When I was at work my mobile phone bleeped in a discrete way when there was an incoming call, a bleep which was quite loud enough to be heard in most work environments without irritating colleagues. The bleep even worked pretty well on trains.
Some years on, I have a more up to date mobile phone - a Lumia 950 - and I have, after some flapdoodle, managed to get it to bleep in a discrete way, although I have not managed to control the more exuberant noises it can make in some circumstances.
However, as noticed at reference 1, I am now having a go at Descriptive Experience Sampling, using my mobile phone as a bleeper when outdoors, and have now clocked up a little more than 600 sample points - a lot more points than telephone calls, texts or anything else. Analysis is ongoing.
Then this morning, I suddenly thought that maybe having vibration on would be helpful when walking on noisy streets, such as East Street here in Epsom.
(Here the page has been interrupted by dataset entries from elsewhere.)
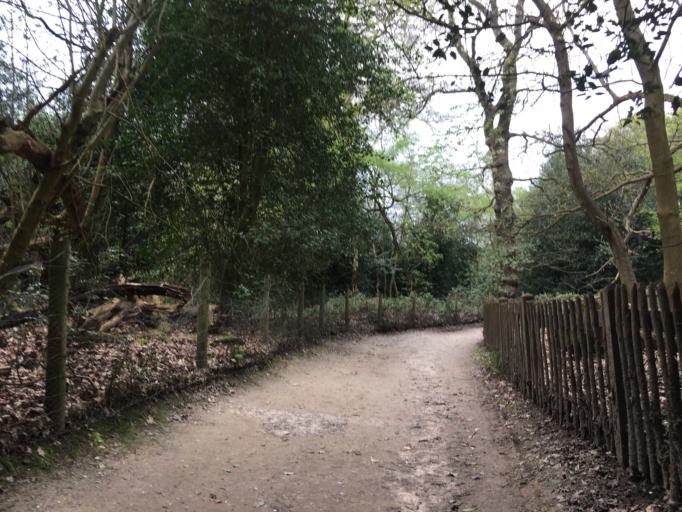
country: GB
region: England
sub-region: Greater London
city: Belsize Park
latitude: 51.5663
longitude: -0.1698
An obvious enough thought once one has had it, but I had not had it before. So I go to the phone to find out how to turn vibration on.
Before the advent of Windows 10, I am fairly sure there used to be something in settings which you turned on or off, with a little slider telling you the current setting, a little slider which you still seem to get for on or off for wifi networking. So I used the usually helpful search settings feature to be told that there is nothing in settings for either vibrate or vibration. I then tried Cortana, my personal assistant, and she was of no assistance in this matter at all, with the best she could offer being something to do with something called touch, which did not seem to be right at all. I gave up at this point, deciding that it might be better to wait until I got home and had to proper computer to play with. Once there, I pop 'lumia 950 vibrate help' into google and up comes the answer at reference 2 - and above. Vibrate is nothing to do with settings and lives at the bottom of volume control, a place where I had never noticed it, despite using volume control quite frequently. And with various other web sites offering more or less complicated solutions to the problem.
It seems that vibrate is much more tricky than just on or off these days and can cope with all kinds of geeky requirements - so I look forward to tomorrow when I shall test whether and how the (H)MS Clock talks to (H)MS Vibrate.
I now have a little more sympathy for the friend who got very cross when MS moved the print function in Word from wherever it had been for years into hiding inside the file function, where he did not, for some hours, think to look for it. Whereas when I had hit the same problem, I was lucky enough to take a peek in file after minutes rather than hours.
PS: later, Wednesday morning: geeks one, amateurs nil. Turning vibrate on did not result in vibration.